PROBLEM DESCRIPTION
With the pictures set aside, write out all of the data exactly as it stands.

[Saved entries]

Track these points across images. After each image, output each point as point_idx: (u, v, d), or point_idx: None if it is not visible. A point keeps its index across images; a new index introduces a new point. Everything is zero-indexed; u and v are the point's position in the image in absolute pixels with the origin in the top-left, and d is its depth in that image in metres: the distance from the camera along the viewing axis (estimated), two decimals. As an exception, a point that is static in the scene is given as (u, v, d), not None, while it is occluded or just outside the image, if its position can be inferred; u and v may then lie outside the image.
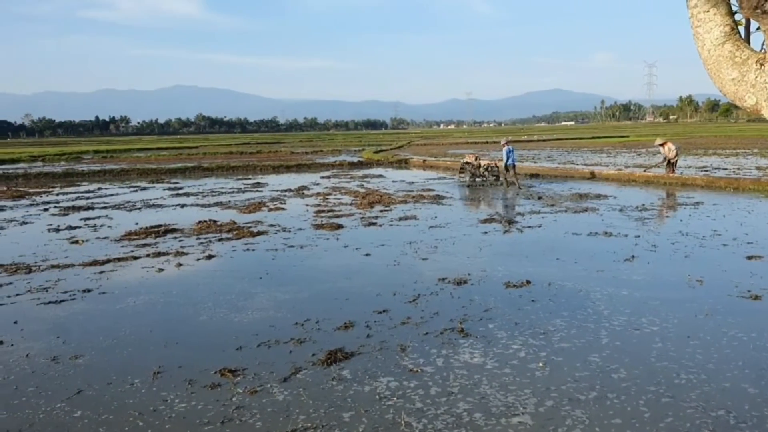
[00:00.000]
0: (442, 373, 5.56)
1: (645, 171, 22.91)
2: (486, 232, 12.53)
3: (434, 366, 5.73)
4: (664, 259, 9.86)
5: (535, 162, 31.98)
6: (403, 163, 35.43)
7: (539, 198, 17.80)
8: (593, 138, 68.69)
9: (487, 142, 60.05)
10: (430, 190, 20.79)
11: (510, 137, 29.37)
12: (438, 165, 32.21)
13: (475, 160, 23.33)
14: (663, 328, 6.61)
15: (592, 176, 23.53)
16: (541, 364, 5.69)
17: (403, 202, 17.39)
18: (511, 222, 13.61)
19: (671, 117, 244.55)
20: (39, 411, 5.07)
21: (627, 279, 8.62)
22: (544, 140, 65.69)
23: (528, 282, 8.49)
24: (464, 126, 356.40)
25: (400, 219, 14.41)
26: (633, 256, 9.97)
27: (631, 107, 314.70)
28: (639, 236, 11.66)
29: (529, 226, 13.03)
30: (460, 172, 24.10)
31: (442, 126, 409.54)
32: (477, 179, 22.65)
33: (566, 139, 68.79)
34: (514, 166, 20.71)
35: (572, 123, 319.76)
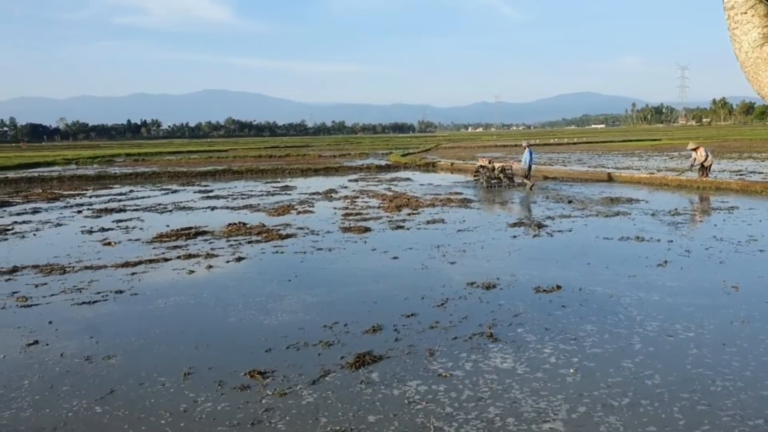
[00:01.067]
0: (471, 378, 5.52)
1: (679, 175, 22.51)
2: (515, 236, 12.42)
3: (463, 370, 5.69)
4: (698, 264, 9.66)
5: (564, 165, 31.65)
6: (430, 166, 35.39)
7: (569, 201, 17.60)
8: (624, 141, 67.74)
9: (516, 145, 59.66)
10: (458, 193, 20.72)
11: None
12: (466, 168, 32.03)
13: (489, 163, 23.99)
14: (698, 334, 6.47)
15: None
16: (572, 370, 5.61)
17: (431, 206, 17.34)
18: (540, 226, 13.45)
19: (704, 120, 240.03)
20: (72, 409, 5.16)
21: (660, 284, 8.45)
22: (574, 143, 65.02)
23: (558, 287, 8.38)
24: (493, 129, 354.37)
25: (428, 222, 14.37)
26: (666, 262, 9.78)
27: (663, 110, 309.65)
28: (672, 241, 11.44)
29: (559, 230, 12.88)
30: (475, 175, 24.69)
31: (470, 129, 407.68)
32: (493, 181, 23.06)
33: (597, 142, 67.98)
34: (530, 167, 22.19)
35: (602, 126, 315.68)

ANSWER SPACE
Track these points across images. After each image, output each point as point_idx: (u, v, d), or point_idx: None if it is not visible. A point keeps its index across images; a new index introduces a new point. Everything is zero-indexed; u and v are the point's position in the image in absolute pixels with the origin in the top-left, and d is its depth in that image in metres: the distance from the camera along the viewing axis (estimated), two decimals. As an exception, a point that is static in the scene is given as (u, v, d), not None, while it is occluded or just outside the image, if its position can be inferred; u and v may then lie outside the image.
[00:00.000]
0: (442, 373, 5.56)
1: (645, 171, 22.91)
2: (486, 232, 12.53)
3: (434, 366, 5.73)
4: (664, 259, 9.86)
5: (535, 162, 31.98)
6: (403, 163, 35.43)
7: (539, 198, 17.80)
8: (593, 138, 68.69)
9: (487, 142, 60.05)
10: (430, 190, 20.79)
11: (510, 137, 29.37)
12: (438, 165, 32.21)
13: (475, 160, 23.33)
14: (663, 328, 6.61)
15: (592, 176, 23.53)
16: (541, 364, 5.69)
17: (403, 202, 17.39)
18: (511, 222, 13.61)
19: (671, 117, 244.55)
20: (39, 411, 5.07)
21: (627, 279, 8.62)
22: (544, 140, 65.69)
23: (528, 282, 8.49)
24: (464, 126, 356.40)
25: (400, 219, 14.41)
26: (633, 256, 9.97)
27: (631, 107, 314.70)
28: (639, 236, 11.66)
29: (529, 226, 13.03)
30: (460, 172, 24.10)
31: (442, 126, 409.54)
32: (477, 179, 22.65)
33: (566, 139, 68.79)
34: (514, 166, 20.71)
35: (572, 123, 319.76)
[00:01.067]
0: (471, 378, 5.52)
1: (679, 175, 22.51)
2: (515, 236, 12.42)
3: (463, 370, 5.69)
4: (698, 264, 9.66)
5: (564, 165, 31.65)
6: (430, 166, 35.39)
7: (569, 201, 17.60)
8: (624, 141, 67.74)
9: (516, 145, 59.66)
10: (458, 193, 20.72)
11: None
12: (466, 168, 32.03)
13: (489, 163, 23.99)
14: (698, 334, 6.47)
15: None
16: (572, 370, 5.61)
17: (431, 206, 17.34)
18: (540, 226, 13.45)
19: (704, 120, 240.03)
20: (72, 409, 5.16)
21: (660, 284, 8.45)
22: (574, 143, 65.02)
23: (558, 287, 8.38)
24: (493, 129, 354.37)
25: (428, 222, 14.37)
26: (666, 262, 9.78)
27: (663, 110, 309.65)
28: (672, 241, 11.44)
29: (559, 230, 12.88)
30: (475, 175, 24.69)
31: (470, 129, 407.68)
32: (493, 181, 23.06)
33: (597, 142, 67.98)
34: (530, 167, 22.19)
35: (602, 126, 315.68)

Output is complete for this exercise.